Recruitment and Capacity Building – LINKSWORLD®
The identification of network builders and participants and the creation of processes to bring organisations and individuals into the ambit of the LINks. Our aim in this process would be to identify and bring forward individuals and organisations that will form the LINks and this process we are calling LINKSHANDS®.Learning, Development of Social Capital and Training – LINKSLEARNING® with LINKSCOURSES®
to bring together those who form the network and work with them to create a network that makes a difference. Many of the participants will have a considerable experience of the job of representing others to the powers that be. We will take this a stage further and develop a means of targeting health and social care organisations – in particular commissioners: the new focus for money and care delivery – to get action.The training will be strongly interactive and supported by individual coaching and mentoring as requested.
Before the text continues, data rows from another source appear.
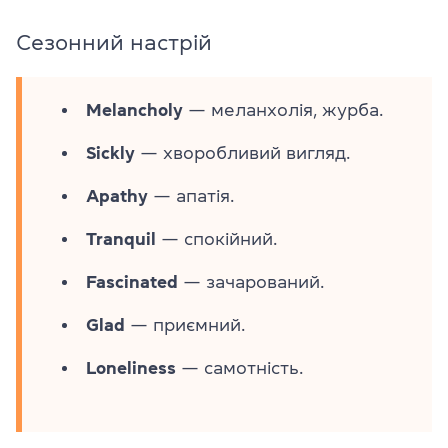
Сезонний настрій
Melancholy
— меланхолія, журба.
Sickly
— хворобливий вигляд.
Apathy
— апатія.
Tranquil
— спокійний.
Fascinated
— зачарований.
Glad
— приємний.
Loneliness
— самотність.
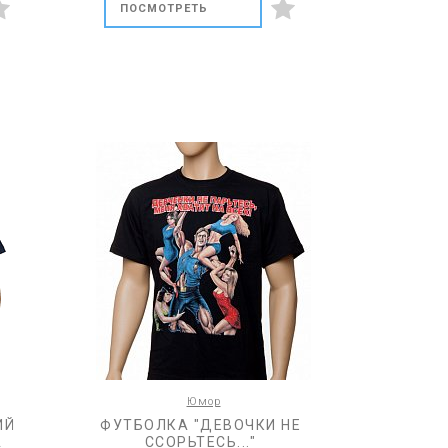
ПОСМОТРЕТЬ
Юмор
ИЙ
ФУТБОЛКА "ДЕВОЧКИ НЕ
А
ССОРЬТЕСЬ..."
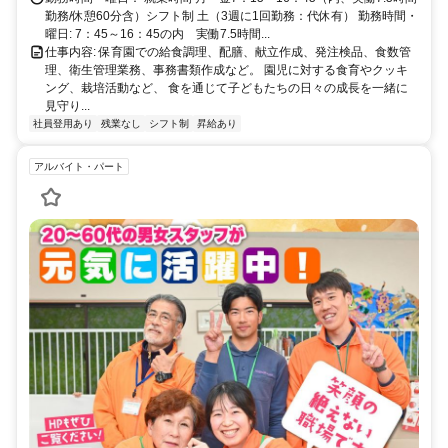
勤務/休憩60分含）シフト制 土（3週に1回勤務：代休有） 勤務時間・
曜日: 7：45～16：45の内 実働7.5時間...
仕事内容: 保育園での給食調理、配膳、献立作成、発注検品、食数管
理、衛生管理業務、事務書類作成など。 園児に対する食育やクッキ
ング、栽培活動など、 食を通じて子どもたちの日々の成長を一緒に
見守り...
社員登用あり
残業なし
シフト制
昇給あり
アルバイト・パート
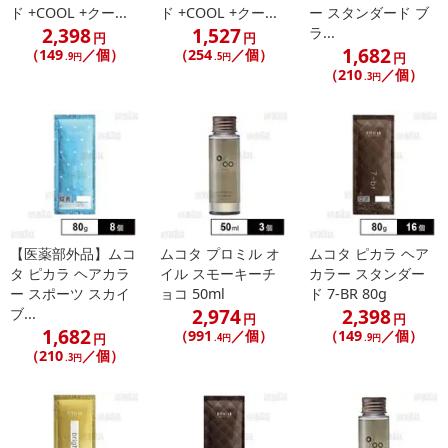
ド +COOL +クー...
ド +COOL +クー...
ー スタンダード ブ
2,398
1,527
ラ...
円
円
1,682
（149
／個）
（254
／個）
円
.9円
.5円
（210
／個）
.3円
【医薬部外品】ムコ
ムコタ プロミル オ
ムコタ ピカラ ヘア
タ ピカラ ヘアカラ
イル スモーキーチ
カラー スタンダー
ー スポーツ スカイ
ョコ 50ml
ド 7-BR 80g
2,974
2,398
ブ...
円
円
1,682
（991
／個）
（149
／個）
円
.4円
.9円
（210
／個）
.3円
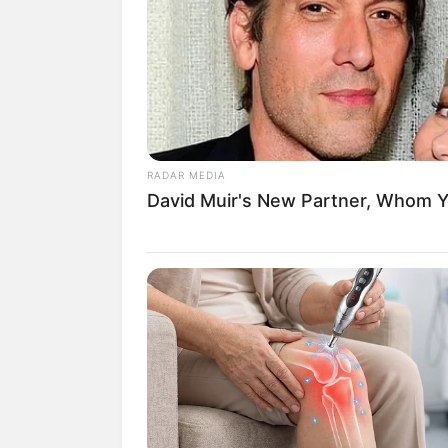
SHARE
TWEET
SHARE
Ailee adalah penyanyi asal Korea Selata
memulai karirnya di dunia tarik suara me
Sebelum memulai debutnya di industri K
RADAR MEDIA
di bawah naungan Muzo Entertainment.
David Muir's New Partner, Whom Yo
Melalui lagu
Resigntion
milik Big Mama, 
Selatan.
Sebelum memulai debut resminya, ia tel
Dream High 2
(2012). Ia juga mengisi 
dan Jiyeon.
Ailee debut pada 9 Februari 2012 dengan
naungan YMC Entertainment dengan lagu
Wheesung.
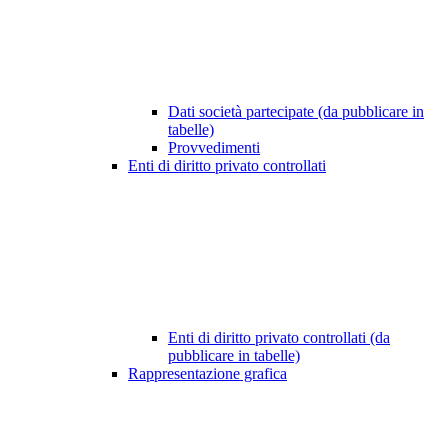
Dati società partecipate (da pubblicare in
tabelle)
Provvedimenti
Enti di diritto privato controllati
Enti di diritto privato controllati (da
pubblicare in tabelle)
Rappresentazione grafica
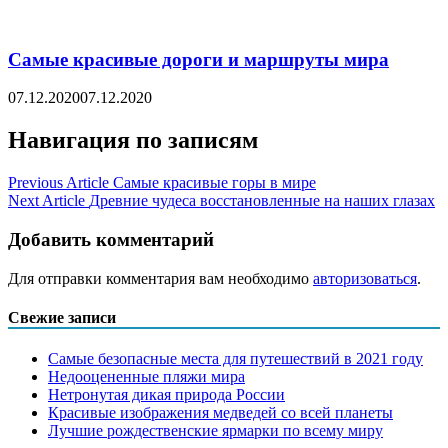
Самые красивые дороги и маршруты мира
07.12.2020
07.12.2020
Навигация по записям
Previous Article
Самые красивые горы в мире
Next Article
Древние чудеса восстановленные на наших глазах
Добавить комментарий
Для отправки комментария вам необходимо
авторизоваться
.
Свежие записи
Самые безопасные места для путешествий в 2021 году
Недооцененные пляжи мира
Нетронутая дикая природа России
Красивые изображения медведей со всей планеты
Лучшие рождественские ярмарки по всему миру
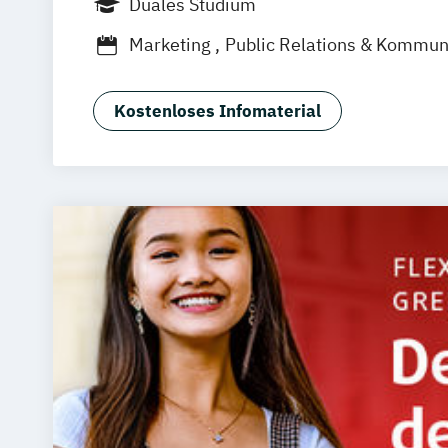
Duales Studium
Dortmund
Mannheim
Leipzig
Onlin
Marketing
Public Relations & Kommun
Augsburg
Bielefeld
Braunschweig
D
Duisburg
Karlsruhe
Köln
Mainz
Mü
Aachen
deutschlandweit
Bonn
Kostenloses Infomaterial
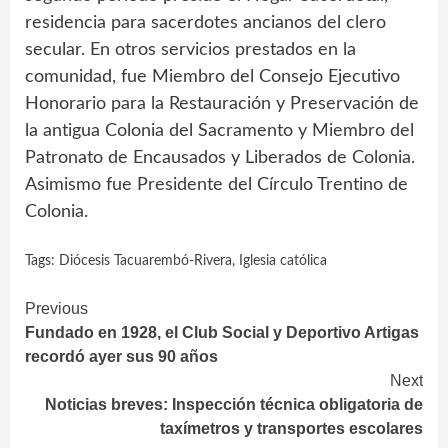
residencia para sacerdotes ancianos del clero
secular. En otros servicios prestados en la
comunidad, fue Miembro del Consejo Ejecutivo
Honorario para la Restauración y Preservación de
la antigua Colonia del Sacramento y Miembro del
Patronato de Encausados y Liberados de Colonia.
Asimismo fue Presidente del Círculo Trentino de
Colonia.
Tags:
Diócesis Tacuarembó-Rivera
,
Iglesia católica
Continue
Previous
Fundado en 1928, el Club Social y Deportivo Artigas
Reading
recordó ayer sus 90 años
Next
Noticias breves: Inspección técnica obligatoria de
taxímetros y transportes escolares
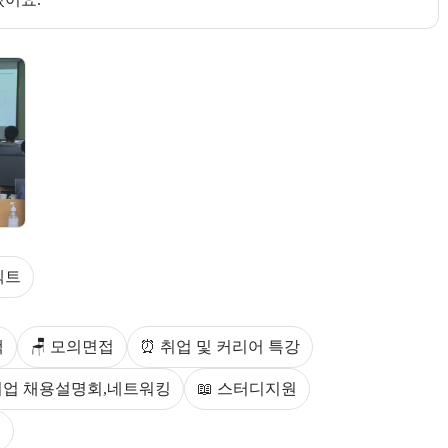
다.
젝트
스를 안내한다.
백
🪑 모의면접
⏰ 취업 및 커리어 특강
 기업 채용설명회,네트워킹
📖 스터디지원
원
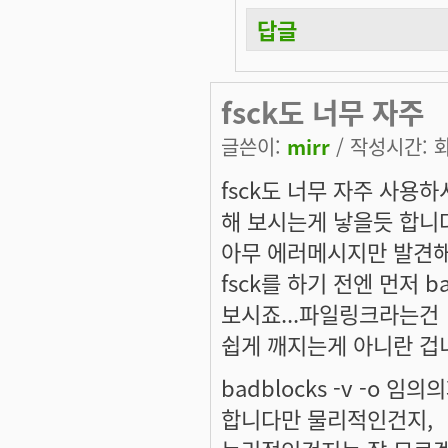
답글
fsck도 너무 자주
글쓴이:
mirr
/ 작성시간: 화,
fsck도 너무 자주 사용
해 보시는게 낳을듯 합니
아무 에러메시지만 발견해도
fsck를 하기 전엔 먼저 
보시죠...파일링크라는건
쉽게 깨지는게 아니란 겁니다.
badblocks -v -o
합니다만 물리적인건지,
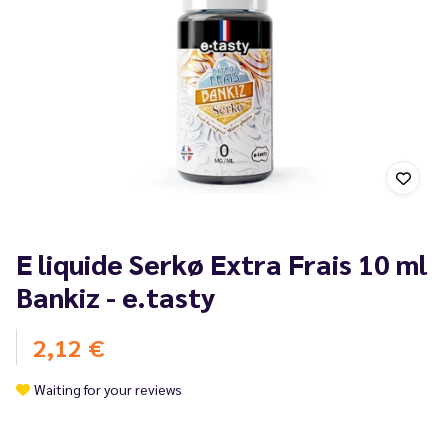
E liquide Serkø Extra Frais 10 ml
Bankiz - e.tasty
2,12 €
Waiting for your reviews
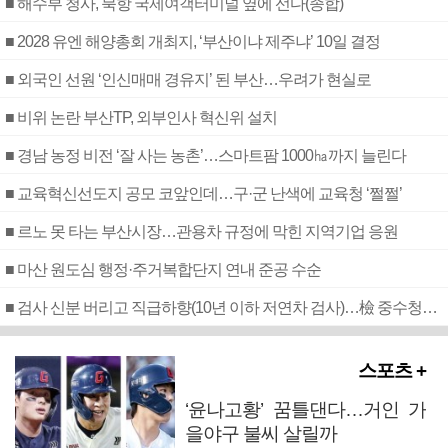
■ 해수부 청사, 북항 국제여객터미널 옆에 선다(종합)
■ 2028 유엔 해양총회 개최지, ‘부산이냐 제주냐’ 10일 결정
■ 외국인 선원 ‘인신매매 경유지’ 된 부산…우려가 현실로
■ 비위 논란 부산TP, 외부인사 혁신위 설치
■ 경남 농정 비전 ‘잘 사는 농촌’…스마트팜 1000㏊까지 늘린다
■ 교육혁신선도지 공모 코앞인데…구·군 난색에 교육청 ‘쩔쩔’
■ 르노 못 타는 부산시장…관용차 규정에 막힌 지역기업 응원
■ 마산 원도심 행정·주거복합단지 연내 준공 수순
■ 검사 신분 버리고 직급하향(10년 이하 저연차 검사)…檢 중수청행 기피
스포츠 +
‘윤나고황’ 꿈틀댄다…거인 가
을야구 불씨 살릴까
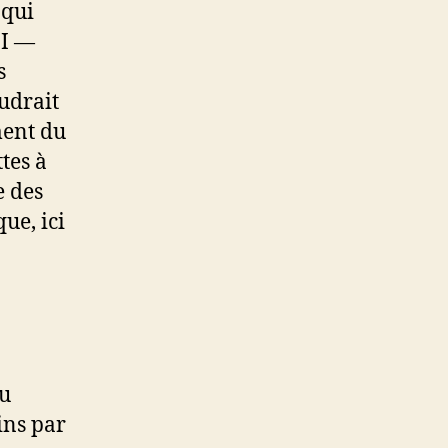
 qui
MI —
s
udrait
ment du
tes à
e des
ue, ici
du
ins par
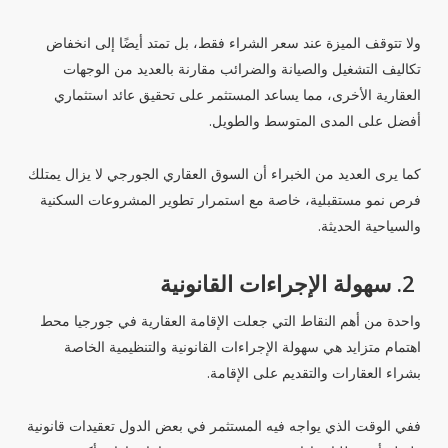
ولا تتوقف الميزة عند سعر الشراء فقط، بل تمتد أيضًا إلى انخفاض
تكاليف التشغيل والصيانة والضرائب مقارنة بالعديد من الوجهات
العقارية الأخرى، مما يساعد المستثمر على تحقيق عائد استثماري
أفضل على المدى المتوسط والطويل.
كما يرى العديد من الخبراء أن السوق العقاري الجورجي لا يزال يمتلك
فرص نمو مستقبلية، خاصة مع استمرار تطوير المشروعات السكنية
والسياحية الحديثة.
2. سهولة الإجراءات القانونية
واحدة من أهم النقاط التي جعلت الإقامة العقارية في جورجيا محط
اهتمام متزايد هي سهولة الإجراءات القانونية والتنظيمية الخاصة
بشراء العقارات والتقديم على الإقامة.
ففي الوقت الذي يواجه فيه المستثمر في بعض الدول تعقيدات قانونية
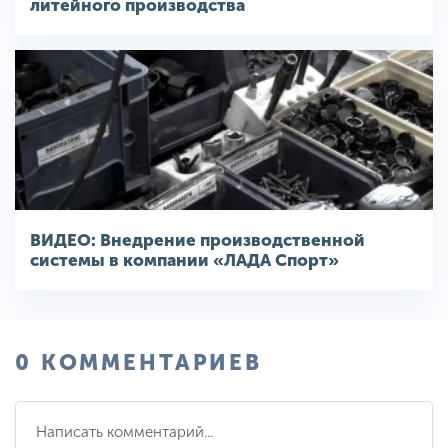
литейного производства
ВИДЕО: Внедрение производственной
системы в компании «ЛАДА Спорт»
0 КОММЕНТАРИЕВ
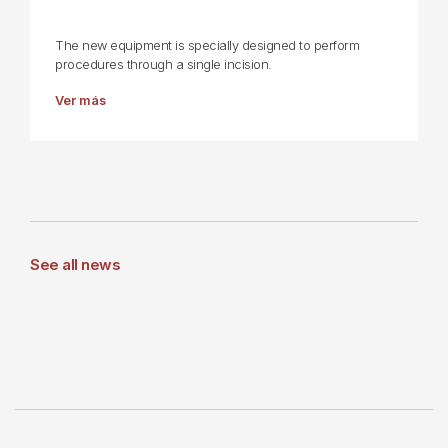
The new equipment is specially designed to perform
procedures through a single incision.
Ver más
See all news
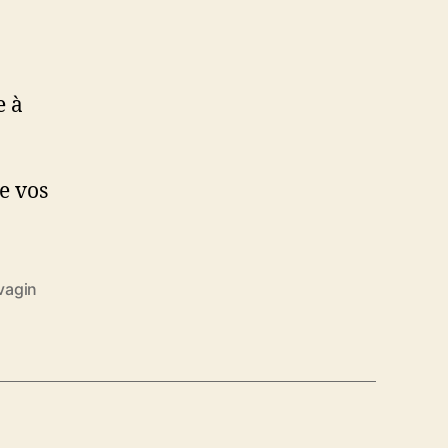
e à
e vos
vagin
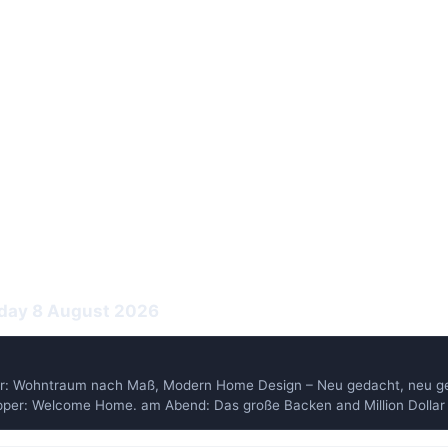
day 8 August 2026
er: Wohntraum nach Maß, Modern Home Design – Neu gedacht, neu g
per: Welcome Home. am Abend: Das große Backen and Million Dollar 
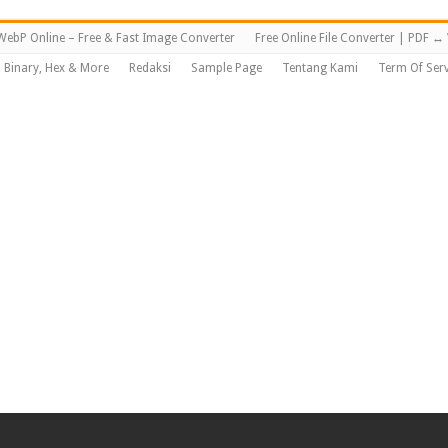
WebP Online – Free & Fast Image Converter
Free Online File Converter | PDF 
, Binary, Hex & More
Redaksi
Sample Page
Tentang Kami
Term Of Serv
E-communications and use of Web 2.0 techniques – LINKSWEB®
The effectiveness of the LINks will depend to a great degree on communication across many organisations and people. While the human element remains vital with face to face meetings an essential part of the work, new technology will bring together individuals and their contributions in a cost-effective and easy to use way. We will be working with suppliers and e-businesses to offer advice on how best to do this.Policy and Research – LINKSDATA®
will help establish both the field of action and assess impact and effectiveness amongst those with whom the LINks will work to put over the user and patient point of view. A range of methodologies – including focus groups and web-based surveys – will be available to the LINks to make use of and to provide a clear picture both of what they have to do and how well they have done it.
Related articles about LINks
Below are links to recent documents/blog entries posted by Moore Adamson Craig:
- Regulations for Links (M-A-C’s response) – December, 2007
http://www.publicinvolvement.org.uk/2007-12-Dec/LINksResponse.php - LINks Let Loose at Last – November, 2007
http://www.publicinvolvement.org.uk/2007-11-Nov/LINksLetLooseatLast.php - What next for LINks – Local Involvement Networks? – September, 2007
http://www.publicinvolvement.org.uk/2007-09-Sep/WhatnextforLINks-LocalInv.php
NOTE FOR EDITORS
The Moore Adamson Craig Partnership was set up in 2003 to provide management consultancy services for consumer representatives primarily in the health service. Since then the Partners have worked with patients and their representatives as well as healthcare providers in making effective patient representation a reality.
More details of their work can be seen on the websites www.mooreadamsoncraig.co.uk and www.publicinvolvement.co.uk
LINks are local networks set up to gather and represent the views of users of health and social care services. LINks will look at all health and social care services in an area that are funded by taxpayers. It will not matter whether they are provided by the NHS, a local authority, a private company, a social enterprise or a charity.
LINks will feedback this information to the people responsible for commissioning, providing, managing and checking up on health and social care services so that things can change for the better.